About 180 million miles from Earth lies a tiny asteroid called Ryugu, with a diameter of roughly 0.6 miles, orbiting the sun once every 16 or so months. If everything goes as planned, we’ll be firing a bullet straight into the rock today—all in the name of scientific study.
Scientists have been preparing for this for nearly a decade now. In 2014, Japan’s space agency, JAXA, launched Hayabusa-2, a robotic spacecraft designed to study Ryugu up close and help us learn more about the structure and composition of asteroids in the solar system. The spacecraft arrived at Ryugu in June, keeping pace with the asteroid’s orbit around the sun.
Hayabusa-2 is, without a doubt, one of the wildest missions space scientists and engineers have ever attempted. The spacecraft is armed with multiple instruments collecting images and data across a host of different spectrums. A key goal is to deploy four different rovers, three of which were sent to the surface last fall and provided our first glimpse of a very vibrant surface.
And then there are the sample returns, which take the audacity of the mission to a whole other level. On Thursday, the spacecraft will descend towards the surface of Ryugu and touch down with a sampling horn. Once the spacecraft makes contact, it will literally fire a 5-gram metallic bullet into the rock, at a speed of over 670 miles per hour. The horn’s catcher will collect as much of the ejected, grainy debris as it can (the microgravity environment of the asteroid will help make this more feasible than you might think). And then Hayabusa-2 will perform this shot yet again and collect more material. The goal is to gather actual material of the asteroid itself, and bring it back to Earth for more detailed study in the lab.
And that’s not all: A second sample return attempt will take place later in the spring, which involves using explosives to create a six-foot-long crater in the surface of the Ryugu and collect subsurface rock to bring back home. Yowza.
Why go to such explosive lengths? Although some people hope an analysis of this rock can tell us more about prospecting asteroids for resources in the distant future, most scientists are focused on using the Ryugu sample to learn about the origins of the solar system. Along with OSIRIS-REx (another mission focused on the study and sample return of a near-Earth asteroid), Hayabusa-2 has the potential to finally provide a better glimpse into the early days of our solar system, and how this may have laid the groundwork for the beginnings of life on Earth.
Most of what we know right now about the formation of the solar system comes from meteorites that have impacted the Earth over its 4.5 billion-year lifespan. We’ve learned a ton from rigorous analyses of these materials, but our understanding is still limited to things like how contaminated these rocks get as they pass through the atmosphere and hit the dirt, or how they fracture and turn quickly into dust. Orbiter missions that study asteroids in space through remote sensing techniques add new insights, but given pictures can’t be subject to physical or chemical studies, imaging can only tell us so much about what these rocks are made of or how they formed. That’s why sampling, however audacious, holds so much promise.
“What the sample return really tells us, is that we know where the asteroid comes from, we have pictures of it, and we have this sample that has not been contaminated by other factors,” says Michael Nolan, head of the OSIRIS-REx science team at the University of Arizona. And there’s nothing quite like an intact, pristine piece of a rock that has been virtually untouched for billions of years.
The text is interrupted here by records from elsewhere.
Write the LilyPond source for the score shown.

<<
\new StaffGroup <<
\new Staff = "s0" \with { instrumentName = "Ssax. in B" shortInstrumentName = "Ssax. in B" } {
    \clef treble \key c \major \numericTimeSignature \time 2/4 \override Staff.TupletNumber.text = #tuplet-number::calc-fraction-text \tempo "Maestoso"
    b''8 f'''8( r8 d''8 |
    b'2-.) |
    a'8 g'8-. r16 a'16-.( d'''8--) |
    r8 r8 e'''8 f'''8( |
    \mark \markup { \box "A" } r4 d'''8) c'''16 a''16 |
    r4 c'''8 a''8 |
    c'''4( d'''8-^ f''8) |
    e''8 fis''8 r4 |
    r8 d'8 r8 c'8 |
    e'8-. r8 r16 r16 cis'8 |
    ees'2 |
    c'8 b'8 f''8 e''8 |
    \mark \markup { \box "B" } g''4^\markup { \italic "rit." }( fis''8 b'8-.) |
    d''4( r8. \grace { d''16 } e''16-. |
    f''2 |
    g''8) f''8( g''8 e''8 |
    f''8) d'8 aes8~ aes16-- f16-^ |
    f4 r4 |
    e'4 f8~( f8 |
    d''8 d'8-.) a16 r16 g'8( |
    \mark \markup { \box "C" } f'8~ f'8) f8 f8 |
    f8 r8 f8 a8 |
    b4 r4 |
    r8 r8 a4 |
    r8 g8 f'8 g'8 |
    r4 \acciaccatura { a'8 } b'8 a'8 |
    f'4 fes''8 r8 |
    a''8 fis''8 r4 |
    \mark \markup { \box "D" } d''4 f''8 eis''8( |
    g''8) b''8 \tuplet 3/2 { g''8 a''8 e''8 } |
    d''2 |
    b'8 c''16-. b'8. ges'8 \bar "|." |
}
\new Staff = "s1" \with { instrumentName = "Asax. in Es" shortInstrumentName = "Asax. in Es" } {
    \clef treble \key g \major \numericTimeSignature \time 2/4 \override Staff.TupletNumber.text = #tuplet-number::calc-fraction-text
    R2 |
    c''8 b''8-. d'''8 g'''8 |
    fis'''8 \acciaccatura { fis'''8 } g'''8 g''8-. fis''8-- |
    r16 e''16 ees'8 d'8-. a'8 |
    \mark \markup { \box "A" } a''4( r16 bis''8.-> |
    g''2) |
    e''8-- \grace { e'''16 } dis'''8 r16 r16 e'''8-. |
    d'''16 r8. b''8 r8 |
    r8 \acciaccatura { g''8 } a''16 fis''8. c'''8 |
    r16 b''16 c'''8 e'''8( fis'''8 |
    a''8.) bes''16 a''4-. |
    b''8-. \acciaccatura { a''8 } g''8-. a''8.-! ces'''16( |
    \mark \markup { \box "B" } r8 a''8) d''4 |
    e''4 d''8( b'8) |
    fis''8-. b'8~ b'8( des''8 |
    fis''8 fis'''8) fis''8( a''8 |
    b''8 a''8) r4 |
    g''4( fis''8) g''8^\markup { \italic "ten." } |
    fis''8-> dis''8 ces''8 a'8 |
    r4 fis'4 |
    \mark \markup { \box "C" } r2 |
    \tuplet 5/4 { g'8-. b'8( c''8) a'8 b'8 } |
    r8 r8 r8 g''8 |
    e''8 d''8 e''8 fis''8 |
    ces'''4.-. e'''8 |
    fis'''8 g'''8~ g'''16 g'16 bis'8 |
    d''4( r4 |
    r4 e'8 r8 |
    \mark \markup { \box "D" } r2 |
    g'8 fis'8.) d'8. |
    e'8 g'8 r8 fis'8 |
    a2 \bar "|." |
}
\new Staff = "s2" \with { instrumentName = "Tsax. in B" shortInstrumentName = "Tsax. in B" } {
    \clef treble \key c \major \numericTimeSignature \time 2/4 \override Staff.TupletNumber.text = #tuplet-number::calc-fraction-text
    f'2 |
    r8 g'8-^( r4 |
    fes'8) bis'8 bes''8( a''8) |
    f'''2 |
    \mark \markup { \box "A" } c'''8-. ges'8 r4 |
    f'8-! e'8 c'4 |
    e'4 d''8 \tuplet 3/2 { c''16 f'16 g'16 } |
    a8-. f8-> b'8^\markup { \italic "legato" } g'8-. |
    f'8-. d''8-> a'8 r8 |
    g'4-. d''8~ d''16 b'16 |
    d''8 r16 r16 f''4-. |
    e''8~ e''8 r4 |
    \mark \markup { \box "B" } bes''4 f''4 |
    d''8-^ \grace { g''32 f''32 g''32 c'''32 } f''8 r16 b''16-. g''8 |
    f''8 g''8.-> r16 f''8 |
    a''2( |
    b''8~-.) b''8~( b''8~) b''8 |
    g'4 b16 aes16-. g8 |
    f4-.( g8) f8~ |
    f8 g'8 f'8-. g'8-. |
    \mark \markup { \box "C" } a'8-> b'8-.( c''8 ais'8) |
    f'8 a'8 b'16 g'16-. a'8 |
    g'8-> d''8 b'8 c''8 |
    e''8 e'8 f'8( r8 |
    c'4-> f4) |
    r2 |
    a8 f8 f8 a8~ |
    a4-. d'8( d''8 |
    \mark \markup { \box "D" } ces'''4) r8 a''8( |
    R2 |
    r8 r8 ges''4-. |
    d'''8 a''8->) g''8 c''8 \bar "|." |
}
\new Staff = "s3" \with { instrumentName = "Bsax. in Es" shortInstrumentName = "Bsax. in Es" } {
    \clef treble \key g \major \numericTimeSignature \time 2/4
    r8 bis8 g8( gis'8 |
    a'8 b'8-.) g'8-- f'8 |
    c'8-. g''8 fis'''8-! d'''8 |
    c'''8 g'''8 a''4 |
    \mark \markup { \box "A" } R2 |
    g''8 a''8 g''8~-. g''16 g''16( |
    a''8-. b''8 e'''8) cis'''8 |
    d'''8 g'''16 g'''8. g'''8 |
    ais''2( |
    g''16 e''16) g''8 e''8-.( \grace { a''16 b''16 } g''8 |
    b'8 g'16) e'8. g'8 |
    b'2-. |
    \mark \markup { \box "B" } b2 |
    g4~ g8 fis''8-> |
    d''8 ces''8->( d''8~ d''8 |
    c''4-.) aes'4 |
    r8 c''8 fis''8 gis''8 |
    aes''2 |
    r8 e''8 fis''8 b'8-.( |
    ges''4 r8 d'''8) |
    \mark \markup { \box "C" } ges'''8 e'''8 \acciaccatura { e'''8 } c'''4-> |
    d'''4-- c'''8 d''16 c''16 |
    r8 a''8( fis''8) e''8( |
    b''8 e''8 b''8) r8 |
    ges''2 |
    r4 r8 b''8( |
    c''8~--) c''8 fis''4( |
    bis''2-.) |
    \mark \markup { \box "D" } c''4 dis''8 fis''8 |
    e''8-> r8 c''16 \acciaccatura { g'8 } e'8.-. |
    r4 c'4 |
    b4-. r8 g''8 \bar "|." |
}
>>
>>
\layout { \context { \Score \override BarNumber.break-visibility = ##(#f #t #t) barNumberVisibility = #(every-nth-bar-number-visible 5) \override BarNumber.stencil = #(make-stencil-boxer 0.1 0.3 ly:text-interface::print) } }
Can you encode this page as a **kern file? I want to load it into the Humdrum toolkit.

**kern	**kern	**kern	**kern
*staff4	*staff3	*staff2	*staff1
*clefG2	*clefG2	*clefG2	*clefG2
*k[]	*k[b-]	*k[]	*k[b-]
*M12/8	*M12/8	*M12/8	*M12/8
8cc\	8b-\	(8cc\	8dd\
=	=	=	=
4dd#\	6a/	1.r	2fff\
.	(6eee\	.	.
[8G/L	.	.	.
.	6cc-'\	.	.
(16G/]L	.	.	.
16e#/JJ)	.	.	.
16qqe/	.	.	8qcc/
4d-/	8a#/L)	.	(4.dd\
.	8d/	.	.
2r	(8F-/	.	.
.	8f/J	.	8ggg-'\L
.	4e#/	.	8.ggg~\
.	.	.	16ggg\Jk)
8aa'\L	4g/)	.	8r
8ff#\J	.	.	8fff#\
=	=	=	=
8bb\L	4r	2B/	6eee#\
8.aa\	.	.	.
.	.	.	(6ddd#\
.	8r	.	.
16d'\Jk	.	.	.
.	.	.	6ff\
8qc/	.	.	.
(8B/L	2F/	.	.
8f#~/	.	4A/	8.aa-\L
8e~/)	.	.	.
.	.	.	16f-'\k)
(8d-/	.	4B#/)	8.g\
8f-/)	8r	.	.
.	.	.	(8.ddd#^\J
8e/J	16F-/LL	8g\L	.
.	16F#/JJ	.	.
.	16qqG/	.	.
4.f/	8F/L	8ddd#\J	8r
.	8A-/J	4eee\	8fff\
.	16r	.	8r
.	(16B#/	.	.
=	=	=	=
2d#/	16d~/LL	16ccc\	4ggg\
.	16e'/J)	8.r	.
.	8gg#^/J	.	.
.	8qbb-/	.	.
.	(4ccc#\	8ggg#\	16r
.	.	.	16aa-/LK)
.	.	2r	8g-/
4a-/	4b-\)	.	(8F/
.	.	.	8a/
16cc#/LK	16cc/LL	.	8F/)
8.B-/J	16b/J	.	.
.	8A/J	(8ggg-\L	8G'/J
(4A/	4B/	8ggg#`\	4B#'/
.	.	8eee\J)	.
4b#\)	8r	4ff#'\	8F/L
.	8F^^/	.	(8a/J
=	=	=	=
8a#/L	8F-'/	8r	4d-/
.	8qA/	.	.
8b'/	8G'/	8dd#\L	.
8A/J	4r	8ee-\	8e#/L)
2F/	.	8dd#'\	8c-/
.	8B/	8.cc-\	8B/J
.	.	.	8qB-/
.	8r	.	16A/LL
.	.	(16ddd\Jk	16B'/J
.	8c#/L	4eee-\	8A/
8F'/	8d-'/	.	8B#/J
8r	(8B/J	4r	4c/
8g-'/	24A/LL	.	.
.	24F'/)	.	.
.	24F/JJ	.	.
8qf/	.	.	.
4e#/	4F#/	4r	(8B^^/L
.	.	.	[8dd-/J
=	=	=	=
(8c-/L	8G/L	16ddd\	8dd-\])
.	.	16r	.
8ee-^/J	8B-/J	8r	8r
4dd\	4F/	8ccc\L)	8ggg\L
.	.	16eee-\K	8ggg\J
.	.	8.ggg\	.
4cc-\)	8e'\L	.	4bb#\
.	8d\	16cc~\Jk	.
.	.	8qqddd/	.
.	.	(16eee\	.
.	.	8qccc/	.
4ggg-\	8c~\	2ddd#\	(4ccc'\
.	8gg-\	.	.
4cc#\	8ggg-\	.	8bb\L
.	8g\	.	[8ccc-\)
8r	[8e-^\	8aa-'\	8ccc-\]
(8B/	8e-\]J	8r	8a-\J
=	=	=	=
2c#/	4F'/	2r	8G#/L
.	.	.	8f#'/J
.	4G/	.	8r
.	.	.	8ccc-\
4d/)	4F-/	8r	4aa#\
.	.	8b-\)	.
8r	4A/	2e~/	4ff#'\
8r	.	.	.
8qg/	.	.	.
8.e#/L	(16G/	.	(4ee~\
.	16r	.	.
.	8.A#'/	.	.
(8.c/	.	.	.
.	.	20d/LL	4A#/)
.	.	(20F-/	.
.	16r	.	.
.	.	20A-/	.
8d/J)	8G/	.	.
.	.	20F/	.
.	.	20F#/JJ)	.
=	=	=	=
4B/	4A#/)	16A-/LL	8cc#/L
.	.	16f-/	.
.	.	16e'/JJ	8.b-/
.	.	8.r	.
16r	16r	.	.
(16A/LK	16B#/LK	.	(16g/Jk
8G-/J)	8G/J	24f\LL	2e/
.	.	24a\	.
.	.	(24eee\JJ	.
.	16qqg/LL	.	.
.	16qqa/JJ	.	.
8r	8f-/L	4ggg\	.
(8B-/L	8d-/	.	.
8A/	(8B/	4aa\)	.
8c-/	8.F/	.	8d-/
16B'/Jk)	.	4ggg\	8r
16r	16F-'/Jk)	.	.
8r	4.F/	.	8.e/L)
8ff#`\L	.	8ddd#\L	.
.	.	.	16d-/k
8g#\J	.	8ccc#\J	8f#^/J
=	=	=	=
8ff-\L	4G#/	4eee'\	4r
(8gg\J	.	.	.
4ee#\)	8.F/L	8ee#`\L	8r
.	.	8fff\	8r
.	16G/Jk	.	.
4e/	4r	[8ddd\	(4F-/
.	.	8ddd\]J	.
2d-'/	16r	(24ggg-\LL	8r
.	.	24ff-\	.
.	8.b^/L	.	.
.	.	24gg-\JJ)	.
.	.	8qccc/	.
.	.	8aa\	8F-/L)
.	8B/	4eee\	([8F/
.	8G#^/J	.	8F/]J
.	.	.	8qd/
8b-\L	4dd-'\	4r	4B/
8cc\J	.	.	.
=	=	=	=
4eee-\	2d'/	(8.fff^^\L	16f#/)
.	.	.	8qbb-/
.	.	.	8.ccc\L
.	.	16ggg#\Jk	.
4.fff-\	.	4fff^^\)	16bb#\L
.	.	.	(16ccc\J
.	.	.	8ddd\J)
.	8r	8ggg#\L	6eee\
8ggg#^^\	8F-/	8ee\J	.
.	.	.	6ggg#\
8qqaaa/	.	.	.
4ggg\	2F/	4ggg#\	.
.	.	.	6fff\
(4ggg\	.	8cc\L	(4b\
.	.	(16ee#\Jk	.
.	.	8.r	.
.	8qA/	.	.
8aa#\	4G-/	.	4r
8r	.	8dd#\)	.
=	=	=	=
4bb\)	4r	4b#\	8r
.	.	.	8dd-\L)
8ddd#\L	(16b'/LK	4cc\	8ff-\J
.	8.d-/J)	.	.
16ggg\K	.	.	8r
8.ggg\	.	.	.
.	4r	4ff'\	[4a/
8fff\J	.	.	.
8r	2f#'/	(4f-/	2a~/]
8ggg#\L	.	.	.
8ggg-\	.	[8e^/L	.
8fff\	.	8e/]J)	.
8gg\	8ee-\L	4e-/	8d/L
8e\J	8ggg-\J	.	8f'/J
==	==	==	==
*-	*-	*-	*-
JAXA’s initial Hayabusa mission was the first successful sample return from a near-Earth asteroid, but can only be considered a partial success, since those samples were really more like particles, collected from an asteroid composed of a volcanic kind of rock, during a mission sagged by obstacle after obstacle. Nevertheless, the tiny specks of dust returned from that mission helped us to learn about the timeline and history of some rocks in the solar system, particularly ones that reside outside the asteroid belt. H2 will look to take things a step further. Nolan explains that Ryugu is a more primitive rock than ones we’ve studied before, rich in carbon and replete with a sort of gemstone facade. This is distinct, too, from Bennu, the asteroid at the center of the OSIRIS-REx mission that will also attempt an asteroid sample return. “We’re going to get two very different pieces of solar system history,” says Nolan.
These samples could help us glean a ton of insights when it comes to how asteroids could be used as a vessel for transporting organic and inorganic materials alike across different worlds. In other words, we might learn more about whether asteroid impacts seeded the early Earth with the types of ingredients necessary for life to later evolve.
But first, we have to collect those samples. Hayabusa-2 will finish up its work through the year and depart Ryugu in December, returning back to Earth and delivering its samples later in 2020. Let’s hope today’s attempt doesn’t end up backfiring (ha, get it?) The operation is set to take place at 6:00 p.m. Eastern Time, and JAXA will broadcast the entire thing live (with an English Translation) from its control room.